Its amazing! No wonder your the man here Birch. Your "opinions" are word for word like the professionals. Gotta keep the flock fresh....Baaaa....Baaaa

Need the link Birch?
Didnt think so.
 
Sugar,

That two sentence excerpt was from a Barry blog back in April, 2010. I don't have the link and I'm sure Barry doesn't mind that it's almost three years old. I suspect I posted it previously with the link - ibid.


Right Boss! And somehow you managed to "remember" it exactly word for word...well except for the credit part of who actually said it.
 
This is my thread that has been awarded to me by Tsptalk. I use my thread to disseminate information that I consider may be useful to others. No one is required to read or believe anything they encounter on my thread. I may not always follow every rule applicable to posting because some of the rules may not be relevant. I'm not a professional working in the field of finance so I don't have access to a multitude of analysts - so I cull information from others that are employed in the field of investing. The important stuff I usually try and add a link because the articles will be more than a few sentences. There is so much information available on the internet and news papers such that I may not always give exact credit. I'm going to repeat some words from Henry To and I have no idea where they came from but I will give him credit - now if that doesn't suffice to make everyone happy just cruise on....
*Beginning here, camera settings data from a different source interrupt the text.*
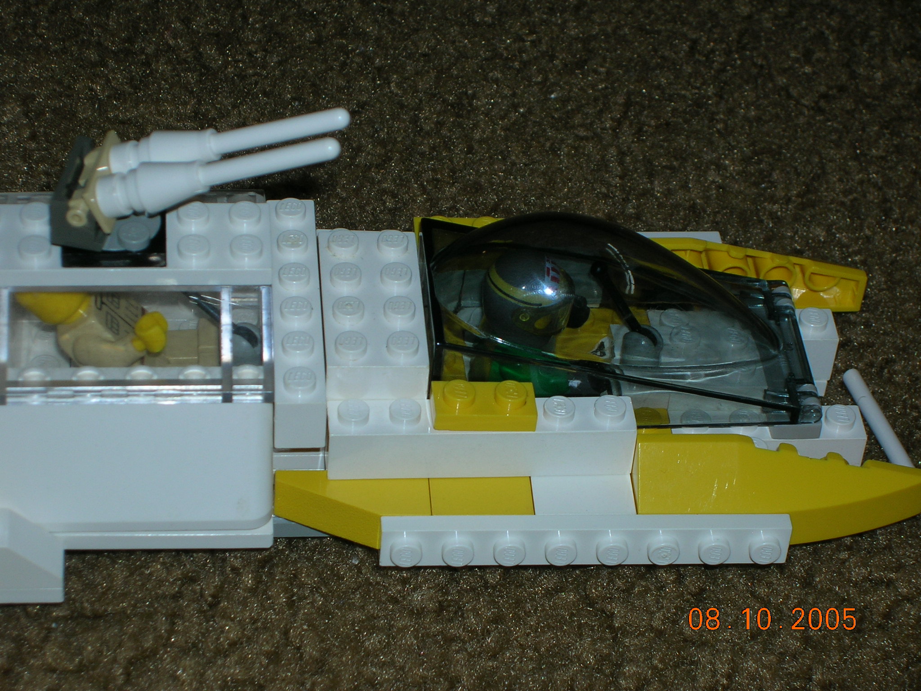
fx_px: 2714
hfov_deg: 19.3
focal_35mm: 102
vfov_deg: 14.5
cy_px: 346
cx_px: 460
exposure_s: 1/60.1
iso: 50
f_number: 4.9
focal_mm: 17.1
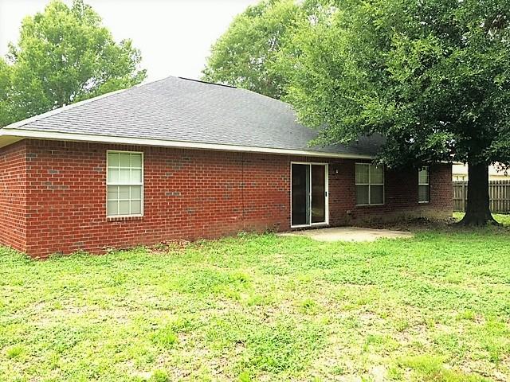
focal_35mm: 29
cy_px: 191
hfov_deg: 61.7
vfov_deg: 48.2
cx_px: 255
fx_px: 427
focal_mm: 4.15
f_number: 2.2
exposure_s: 1/60
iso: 25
Henry says, "A bull market typically does not top until after the A/D line has topped out. The lead time could be anywhere from a few months to as long as two years (the A/D line made a significant top in April 1998, nearly two years before the peak of the late 1990s bull market. Since 1929, there have only been three instances (out of 19 bull markets) when there was no negative divergence between the A/D line and the major stock market indices - those being the 1946, 1952, and 1976 peaks. In addition, the A/D lines of nine of the ten S&P 500 sectors hit new highs the other day - suggesting that the bull market still has a long way to go."
 
Awarded to you by TSPTalk???? Nothing was awarded to you. It was given to you when you agreed to the terms and condition here. That includes following the rules. Why don't you help us all out and list the rules you don't think are relevant so we can all operate as free agents. I'm sure the site admin and moderators would really appreciate that.
 
Perhaps the term awarded was not correct - rather the appropriate term should be provided. I do follow the rules 99% of the time smarty pants.
 
Perhaps in the near future SugarandSpice will be benevolent and provide the membership with something related to investing rather than brandishing a diatribe that is boring, boring.

It appears to me that on updays the advance-decline line is strong, and on the down days the advance-decline line is weak and holding. The majority of stocks appear to be holding tough. If I can make back my loss from yesterday I'd be a happy camper. Talk to me Sugar about the possibility of a bond bubble since you usually have an affinity to the F fund.
 
John Bogle says, "Investors shouldn't focus on stocks if they don't have the stomach to deal with the turbulence that he expects the market will see in the next decade." That means that anyone who has a fear of being burried alive (taphophobia) should stay away from equities.

Schoenstien says, "That despite the recent market volatility, his fund remains fully invested in stocks." When the VIX drops below 12 all hell is going to break out with a tremendous buyiung panic - straight from the mouth of Birchtree.